To make this case safe by default:

• the multi‑cluster Builder wraps your reconciler in a ClusterNotFoundWrapper unless you opt out,
• the wrapper:
  • calls your reconciler,
  • if the returned error is (or wraps) multicluster.ErrClusterNotFound,
  • it treats the reconcile as successful and does not requeue,
  • otherwise it forwards the original result and error.

This behaviour is usually what you want for uniform reconcilers:

• if a cluster is gone, there is nothing left to reconcile for it,
• repeatedly retrying those items would only waste resources.

If you need custom handling (for example, metrics or specific Events), you can:

• disable the wrapper via WithClusterNotFoundWrapper(false) on the Builder,
• and detect multicluster.ErrClusterNotFound explicitly in your reconciler.

Apart from this helper, error and retry semantics are identical to controller‑runtime:

• returning an error causes a requeue via the rate‑limiting queue,
• returning ctrl.Result{RequeueAfter: ...} schedules time‑based retries,
• returning ctrl.Result{} and nil marks the work as successfully processed.

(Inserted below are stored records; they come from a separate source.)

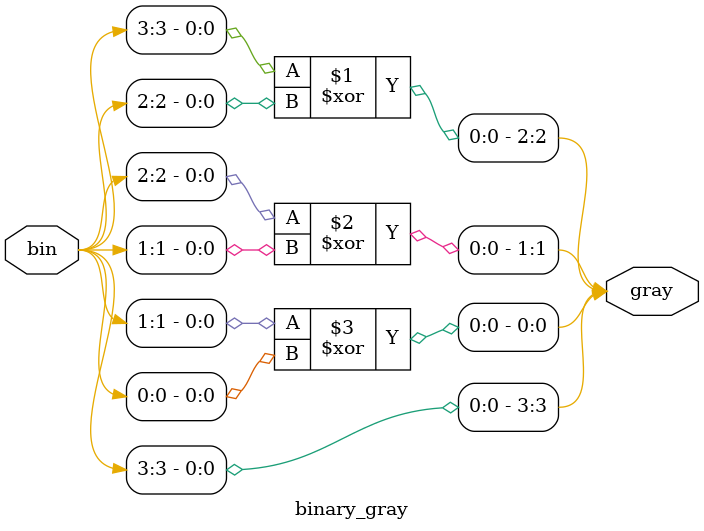
<source format=sv>
`timescale 1ns / 1ps


module binary_gray #(
  parameter N = 4)(
  input     wire[N-1:0] bin,
  output    wire[N-1:0] gray);

  assign gray[N-1] = bin[N-1];

  genvar i;
  
  for (i=N-2; i>=0; i=i-1)
    assign gray[i] = bin[i+1] ^ bin[i];
    
endmodule

</source>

Best Practices for Uniform Reconcilers

To get the most out of this pattern:

• Keep reconciliation idempotent per cluster
  • Each reconcile in a given cluster should converge to the same desired state, regardless of history.
  • Avoid global mutable state across clusters in the reconciler.
• Always log and measure with ClusterName
  • Include req.ClusterName in log fields and metrics labels,
  • this makes debugging and per‑cluster SLOs much easier.
• Avoid cross‑cluster side effects
  • If your reconciler starts reading from one cluster and writing into another, it is no longer truly “uniform”;
  • consider splitting responsibilities or moving to a multi‑cluster‑aware pattern instead.
• Resolve cluster.Cluster inside each reconcile
  • Call mgr.GetCluster(ctx, req.ClusterName) per reconcile instead of caching cluster.Cluster instances in long‑lived fields,
  • Providers and the Manager may replace cluster.Cluster objects over time (for example when credentials rotate).
• Design for fairness and scale
  • Remember that a single controller may process events from many clusters:
    • use MaxConcurrentReconciles and group‑kind concurrency settings to tune throughput,
    • keep the amount of work per reconcile bounded.
  • Advanced workqueue strategies (such as per‑cluster “fair queues”) are being explored, but uniform reconciler logic does not need to change to benefit from them.

When your use case evolves beyond “same logic in every cluster” – for example, coordinating rollouts across ClusterSets or aggregating data into a hub – look at the Multi‑Cluster‑Aware Reconcilers chapter for patterns that build on the foundations you established with uniform reconcilers.